***** Records supplied *****
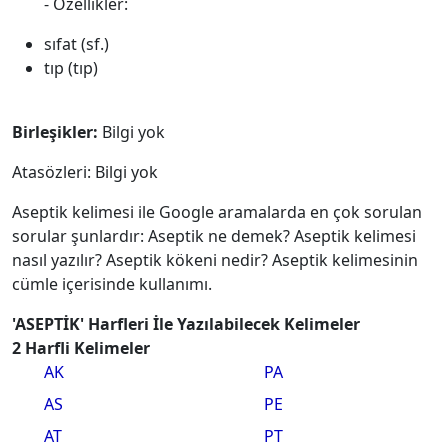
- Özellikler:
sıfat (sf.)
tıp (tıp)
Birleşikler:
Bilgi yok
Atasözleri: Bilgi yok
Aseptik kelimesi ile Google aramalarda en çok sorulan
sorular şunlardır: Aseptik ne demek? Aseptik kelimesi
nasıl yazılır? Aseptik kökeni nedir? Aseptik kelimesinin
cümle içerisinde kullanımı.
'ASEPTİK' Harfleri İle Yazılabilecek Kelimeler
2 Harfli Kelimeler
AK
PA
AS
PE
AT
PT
*****
## What is being asked
Output every line of text from the items above as a JSON list of strings, one string per line, skipping blank lines. Leave out the pictures.

## Response to the exercise
[
  "- Özellikler:",
  "sıfat (sf.)",
  "tıp (tıp)",
  "Birleşikler:",
  "Bilgi yok",
  "Atasözleri: Bilgi yok",
  "Aseptik kelimesi ile Google aramalarda en çok sorulan",
  "sorular şunlardır: Aseptik ne demek? Aseptik kelimesi",
  "nasıl yazılır? Aseptik kökeni nedir? Aseptik kelimesinin",
  "cümle içerisinde kullanımı.",
  "'ASEPTİK' Harfleri İle Yazılabilecek Kelimeler",
  "2 Harfli Kelimeler",
  "AK",
  "PA",
  "AS",
  "PE",
  "AT",
  "PT"
]